From Foster’s perspective, the frustration is fundamentally about citizenship and fairness.

“Citizenship is a question of who gets to be treated fairly and respectfully in society,” he says. “Diversity has to be at the core of America’s notion of citizenship. We’re seeing this being acted out now in every street demonstration and in every political protest.

“It’s a collective demand for human dignity.”

Although the Constitution’s citizenship clause should articulate a universal concept, Foster says history has instead heartbreakingly demonstrated “that certain people are entitled and others are not; certain people are disposable and others are not.”

The solution to correcting the injustice rests in answering Foster’s call for “a new morality.”

“My notion of a new morality recognizes that we can no longer implicitly accept a system of values and principles that prioritizes some people over others,” he says. “This begins by ignoring the morality offered by President Trump ─ which is even worse than what we have evolved into.”

Foster says the rush to reopen the economy illustrates his point by putting essential workers at risk, many of whom are black and brown.
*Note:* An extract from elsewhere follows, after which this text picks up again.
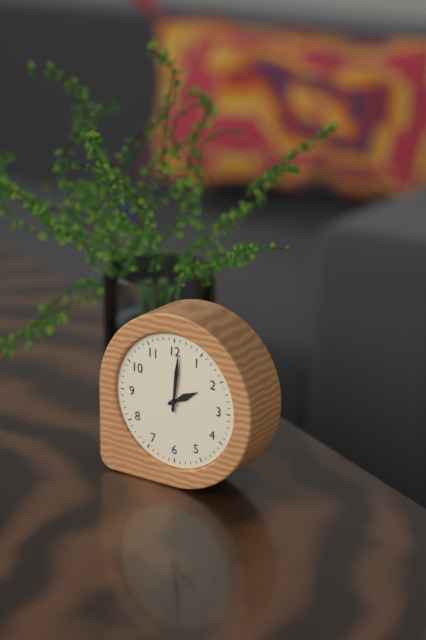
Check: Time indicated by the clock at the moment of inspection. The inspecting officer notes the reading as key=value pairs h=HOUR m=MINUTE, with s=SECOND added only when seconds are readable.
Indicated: h=2 m=1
It is captured in the suggestion in some quarters that older Americans, particularly grandparents, should be willing to sacrifice themselves for a greater good.

“Returning now to a pre-COVID-19 world will cost lives, but our current morality accepts that certain lives are disposable for economic gain,” he says. “George Floyd died at the knee of a police officer who likely assumed he could get away with his actions because certain lives are expendable.”

But the painfully gnawing reality of the current historical moment is that it represents another turn in a familiar cycle, of which George Floyd is the latest fatality.

“This has to stop,” Foster says. “It’s the same tragic narrative that has us caught up in a morality play that must finally be re-written.”

READER COMMENT

We are very fortunate to have such an insightful thinker at UB. Thank you, Dr. Foster, for your eloquence and relevance.